SEC risk alert notes compliance issues regarding ID theft rule

The risk alert, issued Monday, aims to help registered broker-dealers, investment firms, and certain investment advisers enact effective policies and procedures to comply with Regulation S-ID, which was implemented in 2013 by the SEC and Commodity Futures Trading Commission as part of the Dodd-Frank Act. The rule requires registered entities to develop and implement an identity theft prevention program for covered accounts that includes how a firm finds possible identity theft attempts and handles them.

“The risk alert makes it clear firms should review and update their policies and procedures when new business lines are acquired or when risk profiles change,” said Ignacio Sandoval, partner at Morgan Lewis and former special counsel within the SEC’s Division of Trading and Markets. “It’s a reminder to give this rule as much weight as you do to other risk monitoring rules.”

Of note, the SEC in June fined JPMorgan Securities, UBS Financial Services, and TradeStation Securities for violations of Regulation S-ID.

Sandoval said the risk alert also highlighted a compliance disconnect that can occur at firms, where what was written into policies and procedures doesn’t keep up with changes in the firm’s business.

“When what’s happening on the ground changes, that has to be reflected in your written program,” he said.

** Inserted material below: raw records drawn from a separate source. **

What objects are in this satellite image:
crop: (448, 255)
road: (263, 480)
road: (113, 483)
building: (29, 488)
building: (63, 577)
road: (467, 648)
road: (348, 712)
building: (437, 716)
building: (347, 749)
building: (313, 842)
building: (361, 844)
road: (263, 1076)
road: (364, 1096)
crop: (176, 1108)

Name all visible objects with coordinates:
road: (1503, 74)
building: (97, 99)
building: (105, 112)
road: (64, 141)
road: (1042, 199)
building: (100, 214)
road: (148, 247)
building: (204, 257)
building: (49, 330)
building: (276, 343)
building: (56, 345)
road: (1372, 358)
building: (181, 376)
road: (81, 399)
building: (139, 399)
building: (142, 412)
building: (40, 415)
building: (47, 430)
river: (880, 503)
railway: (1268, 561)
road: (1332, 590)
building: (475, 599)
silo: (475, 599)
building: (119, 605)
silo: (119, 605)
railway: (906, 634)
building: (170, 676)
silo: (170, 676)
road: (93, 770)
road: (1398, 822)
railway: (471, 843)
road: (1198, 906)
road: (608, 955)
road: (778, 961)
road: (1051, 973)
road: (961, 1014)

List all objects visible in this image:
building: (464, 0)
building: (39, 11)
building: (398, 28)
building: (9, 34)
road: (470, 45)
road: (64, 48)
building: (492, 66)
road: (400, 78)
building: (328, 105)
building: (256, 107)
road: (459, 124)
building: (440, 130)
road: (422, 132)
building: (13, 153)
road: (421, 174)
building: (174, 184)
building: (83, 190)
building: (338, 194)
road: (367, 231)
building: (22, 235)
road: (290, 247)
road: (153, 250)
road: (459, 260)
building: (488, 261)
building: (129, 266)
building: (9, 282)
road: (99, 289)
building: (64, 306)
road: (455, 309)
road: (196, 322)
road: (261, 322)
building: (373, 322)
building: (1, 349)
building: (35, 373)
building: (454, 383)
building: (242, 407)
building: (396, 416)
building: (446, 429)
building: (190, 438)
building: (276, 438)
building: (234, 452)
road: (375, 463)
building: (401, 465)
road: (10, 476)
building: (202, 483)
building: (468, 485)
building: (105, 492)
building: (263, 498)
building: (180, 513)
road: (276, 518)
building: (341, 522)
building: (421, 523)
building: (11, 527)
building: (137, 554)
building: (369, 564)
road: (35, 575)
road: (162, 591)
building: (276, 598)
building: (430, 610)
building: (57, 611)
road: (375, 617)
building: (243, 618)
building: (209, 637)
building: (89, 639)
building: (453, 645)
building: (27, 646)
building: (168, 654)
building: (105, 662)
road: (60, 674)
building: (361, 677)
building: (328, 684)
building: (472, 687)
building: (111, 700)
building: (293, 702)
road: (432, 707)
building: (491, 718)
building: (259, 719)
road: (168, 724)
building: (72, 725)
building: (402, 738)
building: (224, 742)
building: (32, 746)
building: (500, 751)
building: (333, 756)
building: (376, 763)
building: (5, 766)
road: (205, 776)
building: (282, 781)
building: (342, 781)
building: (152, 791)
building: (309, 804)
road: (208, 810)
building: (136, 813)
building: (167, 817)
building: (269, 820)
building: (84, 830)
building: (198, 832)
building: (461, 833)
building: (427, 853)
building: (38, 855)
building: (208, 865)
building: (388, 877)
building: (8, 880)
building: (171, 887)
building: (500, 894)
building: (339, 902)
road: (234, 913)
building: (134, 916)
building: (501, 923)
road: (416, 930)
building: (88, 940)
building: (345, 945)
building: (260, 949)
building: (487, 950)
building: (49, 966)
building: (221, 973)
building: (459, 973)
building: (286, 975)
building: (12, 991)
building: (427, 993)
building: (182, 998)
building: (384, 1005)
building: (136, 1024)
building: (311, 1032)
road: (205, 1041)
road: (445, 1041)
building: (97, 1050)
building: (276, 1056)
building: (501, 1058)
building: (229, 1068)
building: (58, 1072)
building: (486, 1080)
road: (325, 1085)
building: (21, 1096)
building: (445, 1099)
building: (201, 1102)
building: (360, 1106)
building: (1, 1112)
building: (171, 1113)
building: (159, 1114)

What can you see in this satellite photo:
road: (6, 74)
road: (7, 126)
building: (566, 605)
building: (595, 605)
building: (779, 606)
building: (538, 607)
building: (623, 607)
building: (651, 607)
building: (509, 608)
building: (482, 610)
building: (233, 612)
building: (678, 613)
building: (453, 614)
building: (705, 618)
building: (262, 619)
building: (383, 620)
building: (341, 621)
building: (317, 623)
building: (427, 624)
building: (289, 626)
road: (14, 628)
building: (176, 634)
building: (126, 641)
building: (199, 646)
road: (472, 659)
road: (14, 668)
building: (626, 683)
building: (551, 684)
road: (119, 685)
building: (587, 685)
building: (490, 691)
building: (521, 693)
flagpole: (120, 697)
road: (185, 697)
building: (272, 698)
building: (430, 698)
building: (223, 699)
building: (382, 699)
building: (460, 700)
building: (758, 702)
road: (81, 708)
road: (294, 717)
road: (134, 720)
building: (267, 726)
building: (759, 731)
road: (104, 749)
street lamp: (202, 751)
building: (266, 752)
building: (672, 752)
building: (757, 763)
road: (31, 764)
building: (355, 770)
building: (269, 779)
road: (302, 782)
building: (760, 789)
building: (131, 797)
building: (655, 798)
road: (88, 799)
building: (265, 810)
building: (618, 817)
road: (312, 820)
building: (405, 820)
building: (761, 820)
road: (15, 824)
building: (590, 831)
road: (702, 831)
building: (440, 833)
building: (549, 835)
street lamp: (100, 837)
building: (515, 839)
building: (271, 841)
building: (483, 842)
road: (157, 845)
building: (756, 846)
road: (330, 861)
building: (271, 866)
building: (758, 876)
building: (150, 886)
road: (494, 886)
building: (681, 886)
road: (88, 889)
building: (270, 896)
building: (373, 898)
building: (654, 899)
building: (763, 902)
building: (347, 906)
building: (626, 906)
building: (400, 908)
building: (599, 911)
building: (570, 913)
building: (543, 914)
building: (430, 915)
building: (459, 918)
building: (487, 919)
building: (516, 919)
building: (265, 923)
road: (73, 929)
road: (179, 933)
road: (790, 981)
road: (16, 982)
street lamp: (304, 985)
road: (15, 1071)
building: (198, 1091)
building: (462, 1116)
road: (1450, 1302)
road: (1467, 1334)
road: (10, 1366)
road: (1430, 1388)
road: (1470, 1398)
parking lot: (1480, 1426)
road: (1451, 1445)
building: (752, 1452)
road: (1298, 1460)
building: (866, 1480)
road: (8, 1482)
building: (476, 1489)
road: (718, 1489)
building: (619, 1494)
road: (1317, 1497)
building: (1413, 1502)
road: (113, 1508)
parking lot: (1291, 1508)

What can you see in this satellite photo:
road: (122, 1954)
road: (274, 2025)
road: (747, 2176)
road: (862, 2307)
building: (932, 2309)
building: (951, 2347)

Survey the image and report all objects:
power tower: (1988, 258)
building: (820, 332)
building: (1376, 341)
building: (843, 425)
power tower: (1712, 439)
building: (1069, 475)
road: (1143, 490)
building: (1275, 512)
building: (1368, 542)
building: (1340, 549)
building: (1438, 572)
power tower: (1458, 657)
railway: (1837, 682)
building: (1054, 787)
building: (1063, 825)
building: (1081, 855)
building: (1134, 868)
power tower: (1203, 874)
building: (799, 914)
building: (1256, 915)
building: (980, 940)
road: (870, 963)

Through their reviews, SEC examiners identified noncompliant practices by registered entities that may leave retail customers “vulnerable to identity theft and financial loss,” the alert said. Examples included:

• Failing to identify covered accounts by not conducting an assessment on accounts, and as a result, failing to implement policies and procedures as required by Regulation S-ID.
• Failing to assess whether new and additional accounts were covered accounts, like when firms merged with other firms. Examples of accounts that should have been covered accounts but were not included online accounts, retirement accounts, and other special purpose accounts.
• Failing to conduct periodic risk assessments that would take into consideration “the methods provided to open, maintain, and closed accounts; methods to access different types of covered accounts; or previous experiences with identity theft.”
• Failing to tailor the program to the business, using a generic program or incomplete template. Some firms “adopted programs that simply restated the requirements of the regulation without including processes for complying with the regulation.”
• Failing to implement all the required elements of Regulation S-ID or noting “other policies and procedures outside of a written program constituted the firm’s process for detecting, preventing, and mitigating identity theft.”

Examiners also identified problems with firms’ identity theft red flag programs, including:

• Failing to have policies and procedures that identified red flags for identity theft and appropriate measures to respond to those findings.
• Failing to follow existing procedures to evaluate red flags.
• Failing to respond to actual experiences with identity theft and establishing a procedure for adding red flags to programs. The risk alert said several firms experienced ongoing account takeovers over several years but did not include additional red flags in their program.
• Policies and procedures that did not include any examples of actual red flags addressed by the firm.
• Failing to have reasonable policies and procedures to respond to red flags but instead repurposing anti-money laundering procedures that didn’t detect whether the fraud was related to identity theft, like the use of forged credentials.
• Failing to update identity theft red flag policies and procedures when making significant changes to the ways in which customers open and access their accounts.
• Failing to incorporate new business lines from mergers and acquisitions into the firm’s identity theft red flags program.

Examination staff also found firms failed to keep their board or senior management informed about the program by not submitting regular reports or submitting reports that did not contain sufficient information for senior management to evaluate the program. They also found firms offered inadequate training to staff about the program or did not identify which employees should receive more training. Further, firms failed to adequately monitor the controls used by service providers that performed activities in connection with covered accounts.